"""

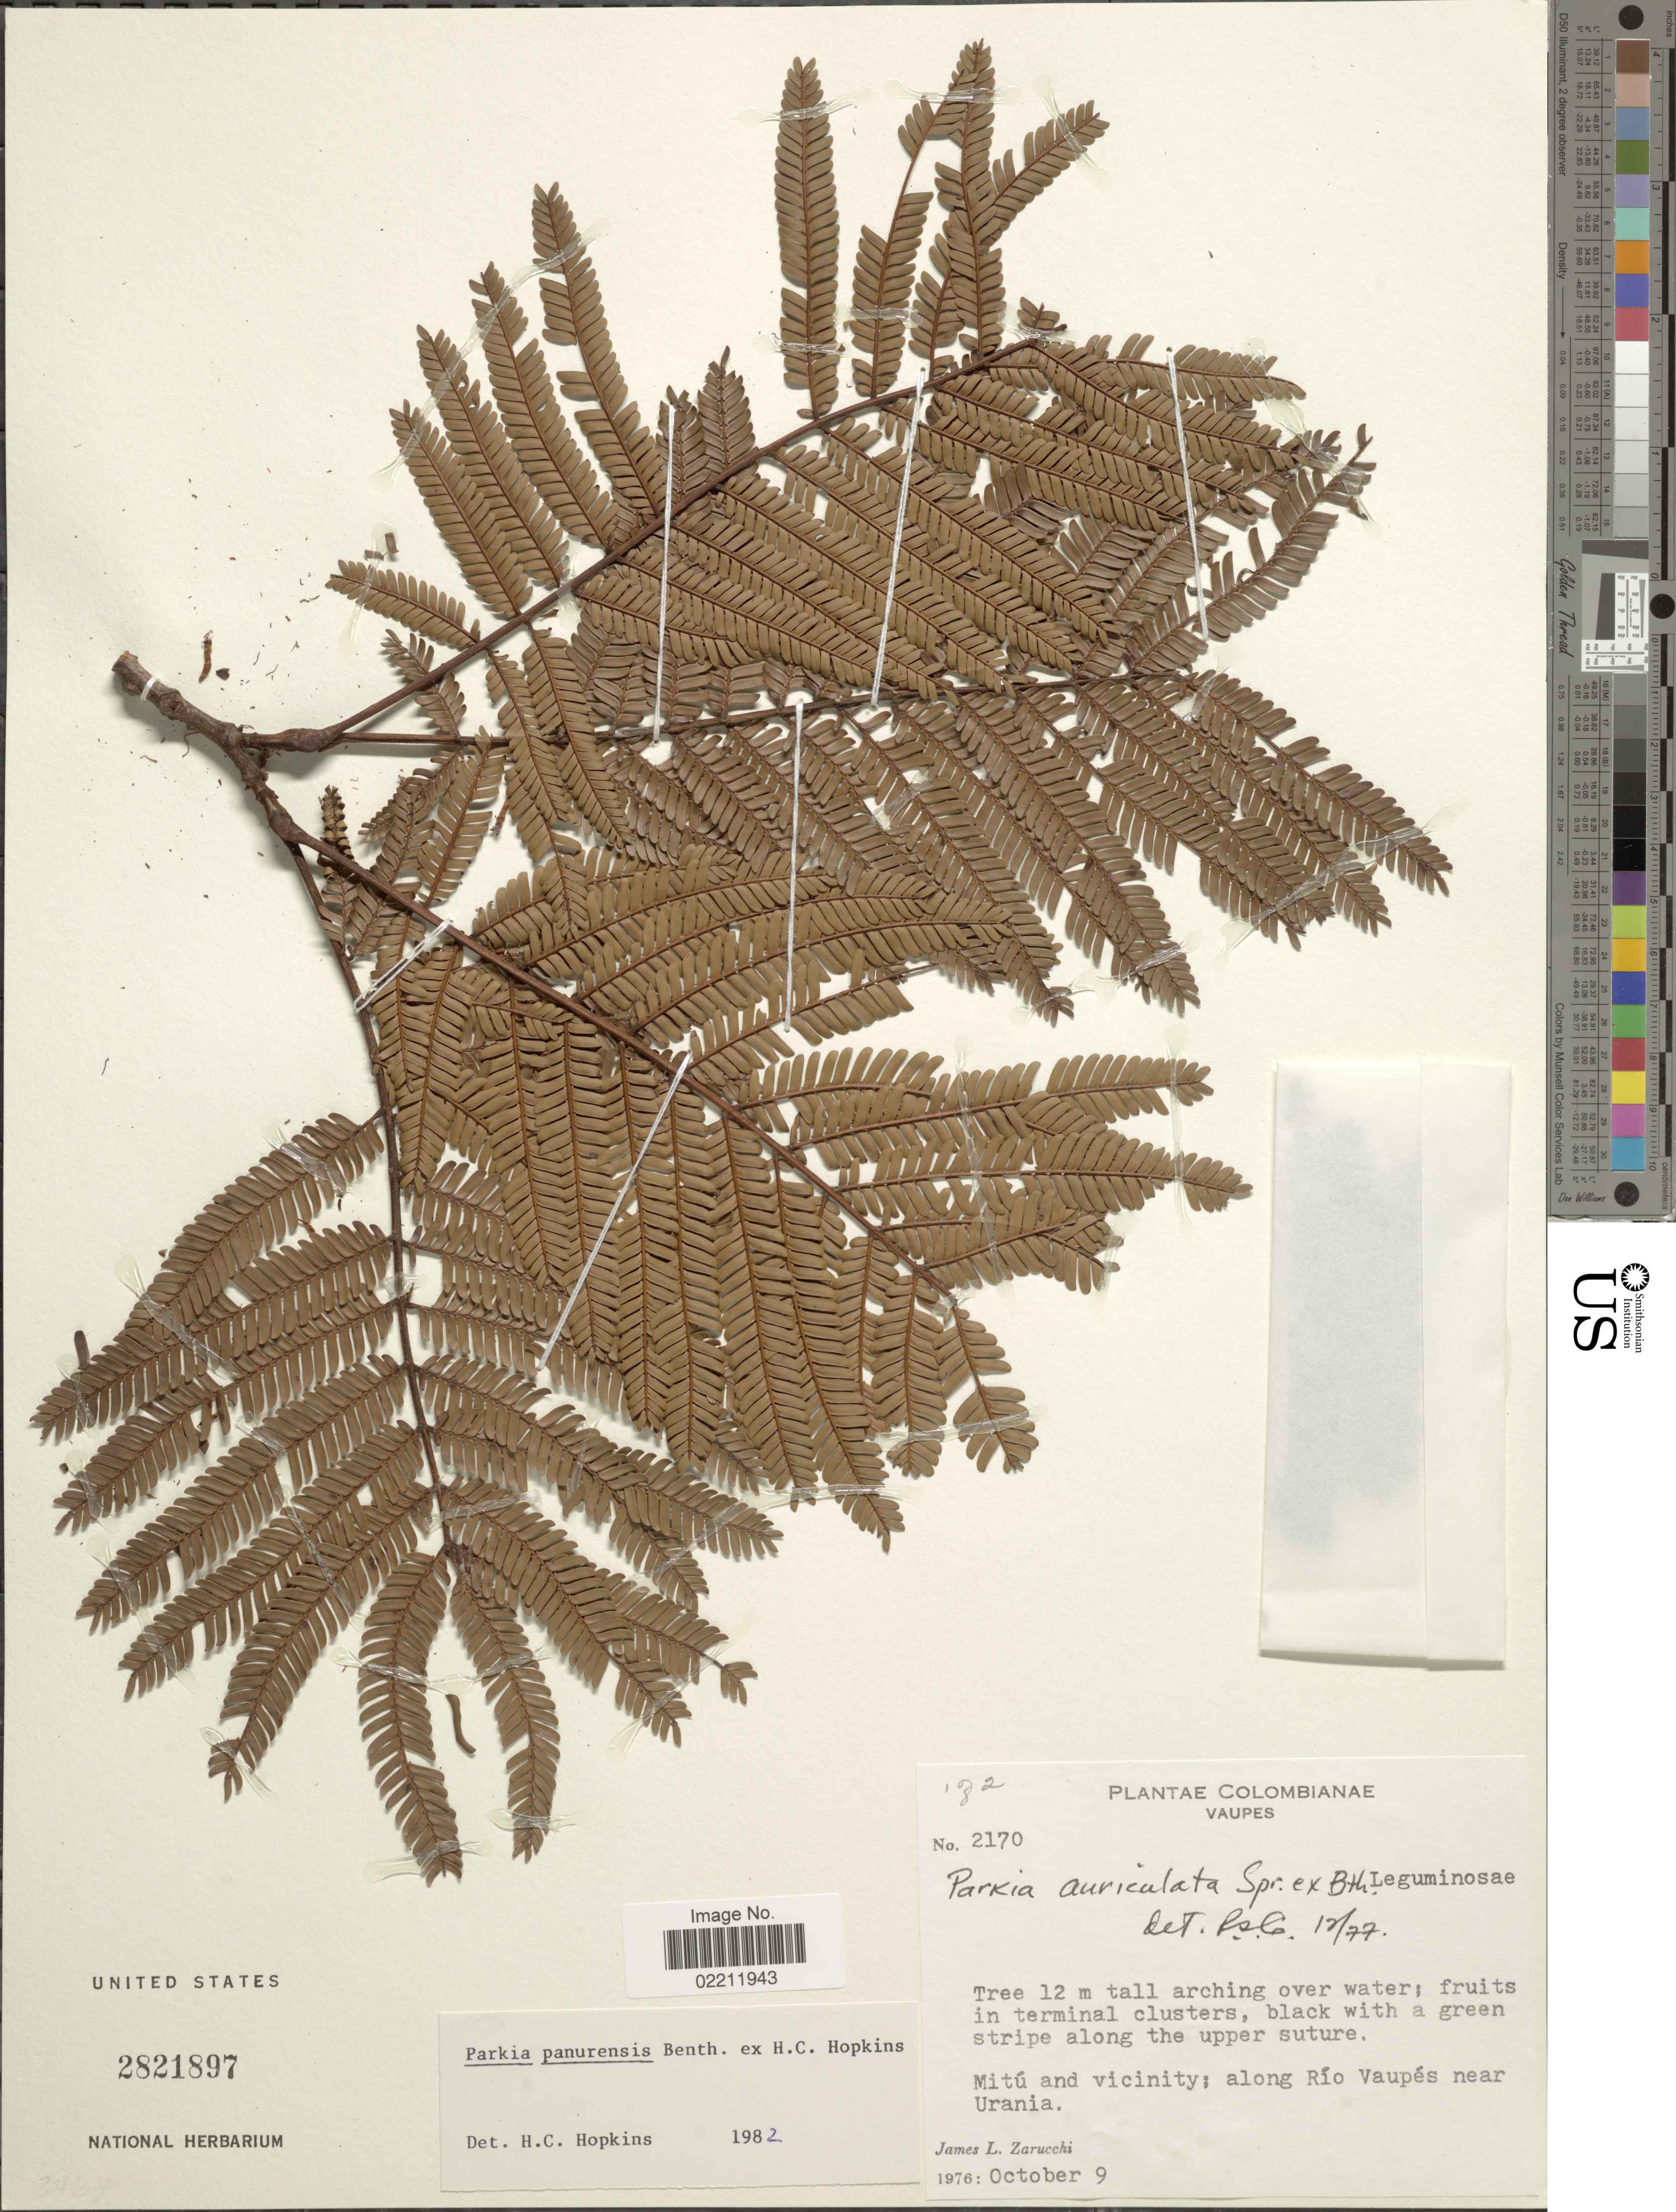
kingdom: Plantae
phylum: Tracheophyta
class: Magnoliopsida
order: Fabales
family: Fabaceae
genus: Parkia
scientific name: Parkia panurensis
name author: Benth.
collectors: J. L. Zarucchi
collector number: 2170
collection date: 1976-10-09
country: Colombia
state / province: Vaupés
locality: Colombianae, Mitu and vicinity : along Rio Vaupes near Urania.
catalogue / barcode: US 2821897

"""

◆ **Problem to solve**
Write out every line of text from the entries above exactly, leaving out the pictures.

◆ **Task result**
kingdom: Plantae
phylum: Tracheophyta
class: Magnoliopsida
order: Fabales
family: Fabaceae
genus: Parkia
scientific name: Parkia panurensis
name author: Benth.
collectors: J. L. Zarucchi
collector number: 2170
collection date: 1976-10-09
country: Colombia
state / province: Vaupés
locality: Colombianae, Mitu and vicinity : along Rio Vaupes near Urania.
catalogue / barcode: US 2821897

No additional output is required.